I loved--LOVED--this novel.
Furthermore, it's one that Zeb saw in a bookstore, picked up and brought over to me, saying, "This looks like something you would enjoy." And that is a wonderful feeling, that idea that somebody knows you well enough to know what books you would like, that somebody gets you that way. That somebody is paying attention.
All that aside, however, Zeb was totally right.
I read all the Sherlock Holmes stories when I was a youngster, and loved them, and then reread them as a teenager, and loved them again, and then reread them as an adult, and--you guessed it--still loved them. And I enjoy general Sherlockania, and even the films from Basil Rathbone to Jeremy Brett and even Robert Downey Jr, which I forgive its liberties because of the sheer rollicking good fun. Also, the Steven Moffat
Sherlock on the BBC is one of my favorite things EVER. It's a modern adaptation for people who love the original.
But, I digress. The point is, I love Sherlock Holmes, and have for years.

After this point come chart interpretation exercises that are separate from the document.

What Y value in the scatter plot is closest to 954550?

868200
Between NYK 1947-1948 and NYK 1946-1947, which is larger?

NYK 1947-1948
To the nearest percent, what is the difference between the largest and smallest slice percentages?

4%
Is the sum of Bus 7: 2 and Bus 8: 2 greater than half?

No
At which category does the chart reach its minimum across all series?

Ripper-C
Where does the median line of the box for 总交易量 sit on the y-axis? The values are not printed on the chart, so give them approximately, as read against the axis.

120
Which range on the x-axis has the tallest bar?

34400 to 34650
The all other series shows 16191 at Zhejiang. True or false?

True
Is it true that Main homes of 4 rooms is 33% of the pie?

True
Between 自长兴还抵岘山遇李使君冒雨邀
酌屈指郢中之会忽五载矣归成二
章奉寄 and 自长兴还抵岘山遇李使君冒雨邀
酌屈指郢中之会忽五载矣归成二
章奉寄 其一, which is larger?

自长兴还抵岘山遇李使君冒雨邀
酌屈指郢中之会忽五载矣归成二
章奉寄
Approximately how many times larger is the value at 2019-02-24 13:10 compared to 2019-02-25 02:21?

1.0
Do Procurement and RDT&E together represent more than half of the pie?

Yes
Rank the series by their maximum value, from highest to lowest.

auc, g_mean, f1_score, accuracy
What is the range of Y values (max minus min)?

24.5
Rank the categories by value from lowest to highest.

That is possibly a setup for hating a book such as this (people hate when their passions are mucked about with), which is not about Holmes, exactly, but rather about people who love him--the titular Sherlockians, whose devotion to Holmes varies from excited fandom to manic devotion. When one of them--who claimed to have located the lost diary of Conan Doyle, the one from the time period in which he killed Holmes off in the Reichenbach Falls--turns up dead, strangled with his shoelace, then Harold, an intrepid Sherlockian and newly-inducted Baker Street Irregular, decides to solve the mystery, employing Holmes's methods to try to locate both the murderer and the diary.
But the book is also about Arthur Conan Doyle, who did seem to hate his own creation, and his frustrated yet inescapable tie to Holmes. Doyle gets wrapped up in a mystery and drafts his friend Bram (Stoker, which also delighted me to no end) to serve as his Watson to investigate the arrival of a letter bomb and the related murder of three young women. And it's marvelous to be alongside him as he tries to put all his fictional theories into practice.
This IS a work of historical fiction, but it's based in reality, which makes it even more exciting in a way. And it's a marvelous mystery--two of them, really, as we watch both Harold and Doyle try to find the solution and then, once they do, wonder
what now?And the final chapter, a mostly-aside about the completion of replacing London's gas lamps with electric light, and they way it drives back the fog... it's beautiful, and melancholy, and so vividly encapsulates the passing of one era into another.
I highly recommend this novel, and can't wait for Moore to write another.